Task prompt: All of the entries below need repeating exactly, apart from their images.

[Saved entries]
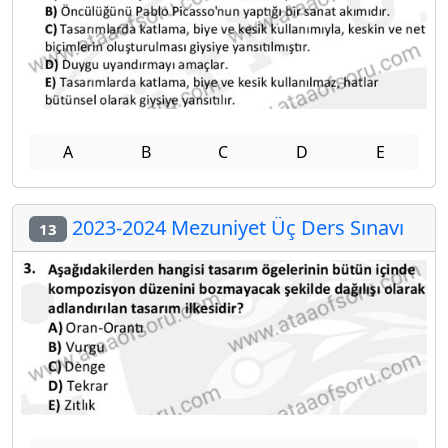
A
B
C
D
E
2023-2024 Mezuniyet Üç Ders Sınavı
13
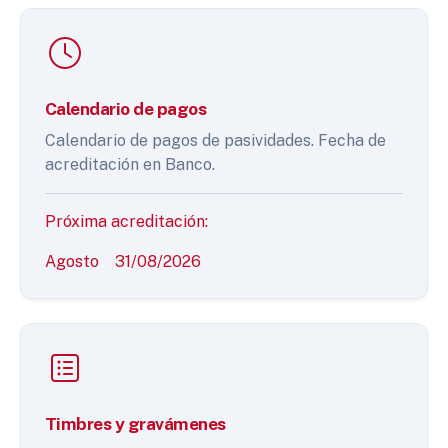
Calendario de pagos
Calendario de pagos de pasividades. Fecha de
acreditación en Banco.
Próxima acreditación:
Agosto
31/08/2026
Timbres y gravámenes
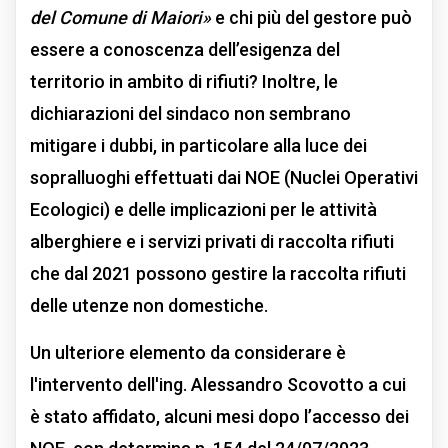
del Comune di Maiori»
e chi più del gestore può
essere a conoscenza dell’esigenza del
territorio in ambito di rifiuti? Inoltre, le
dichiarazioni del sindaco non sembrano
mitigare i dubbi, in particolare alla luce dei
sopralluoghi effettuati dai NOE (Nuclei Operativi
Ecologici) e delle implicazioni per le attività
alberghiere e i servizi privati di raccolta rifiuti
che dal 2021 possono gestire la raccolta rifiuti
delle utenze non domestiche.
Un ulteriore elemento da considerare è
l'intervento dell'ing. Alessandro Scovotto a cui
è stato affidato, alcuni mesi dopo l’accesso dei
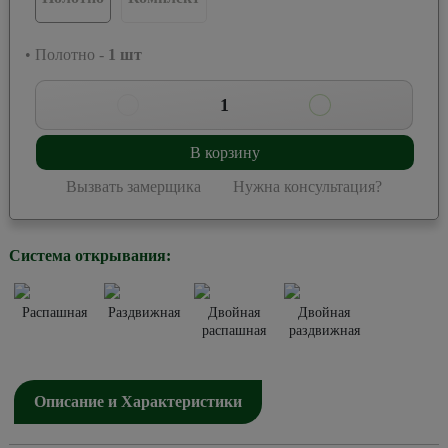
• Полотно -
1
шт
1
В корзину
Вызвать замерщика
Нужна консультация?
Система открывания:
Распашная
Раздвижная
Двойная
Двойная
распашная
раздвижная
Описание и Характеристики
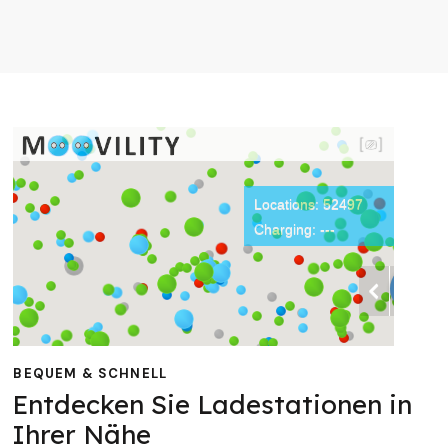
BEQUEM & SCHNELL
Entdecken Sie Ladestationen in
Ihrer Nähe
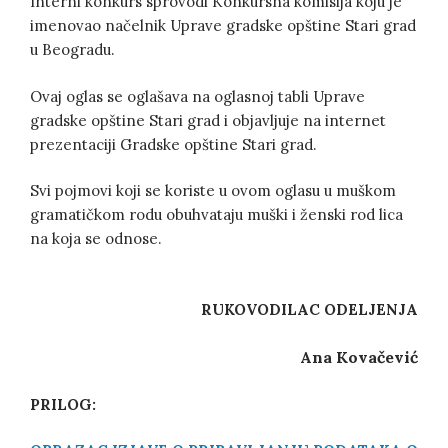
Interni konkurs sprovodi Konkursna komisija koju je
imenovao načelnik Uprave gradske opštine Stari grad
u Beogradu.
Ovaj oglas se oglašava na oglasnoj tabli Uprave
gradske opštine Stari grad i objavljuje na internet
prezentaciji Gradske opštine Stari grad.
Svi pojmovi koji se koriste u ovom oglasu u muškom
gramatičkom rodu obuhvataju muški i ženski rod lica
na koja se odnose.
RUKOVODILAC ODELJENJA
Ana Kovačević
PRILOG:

Reply to the task:
A
B
C
D
E
2023-2024 Mezuniyet Üç Ders Sınavı
13
Calendario de pagos
Calendario de pagos de pasividades. Fecha de
acreditación en Banco.
Próxima acreditación:
Agosto
31/08/2026
Timbres y gravámenes
del Comune di Maiori»
e chi più del gestore può
essere a conoscenza dell’esigenza del
territorio in ambito di rifiuti? Inoltre, le
dichiarazioni del sindaco non sembrano
mitigare i dubbi, in particolare alla luce dei
sopralluoghi effettuati dai NOE (Nuclei Operativi
Ecologici) e delle implicazioni per le attività
alberghiere e i servizi privati di raccolta rifiuti
che dal 2021 possono gestire la raccolta rifiuti
delle utenze non domestiche.
Un ulteriore elemento da considerare è
l'intervento dell'ing. Alessandro Scovotto a cui
è stato affidato, alcuni mesi dopo l’accesso dei
• Полотно -
1
шт
1
В корзину
Вызвать замерщика
Нужна консультация?
Система открывания:
Распашная
Раздвижная
Двойная
Двойная
распашная
раздвижная
Описание и Характеристики
BEQUEM & SCHNELL
Entdecken Sie Ladestationen in
Ihrer Nähe
Interni konkurs sprovodi Konkursna komisija koju je
imenovao načelnik Uprave gradske opštine Stari grad
u Beogradu.
Ovaj oglas se oglašava na oglasnoj tabli Uprave
gradske opštine Stari grad i objavljuje na internet
prezentaciji Gradske opštine Stari grad.
Svi pojmovi koji se koriste u ovom oglasu u muškom
gramatičkom rodu obuhvataju muški i ženski rod lica
na koja se odnose.
RUKOVODILAC ODELJENJA
Ana Kovačević
PRILOG:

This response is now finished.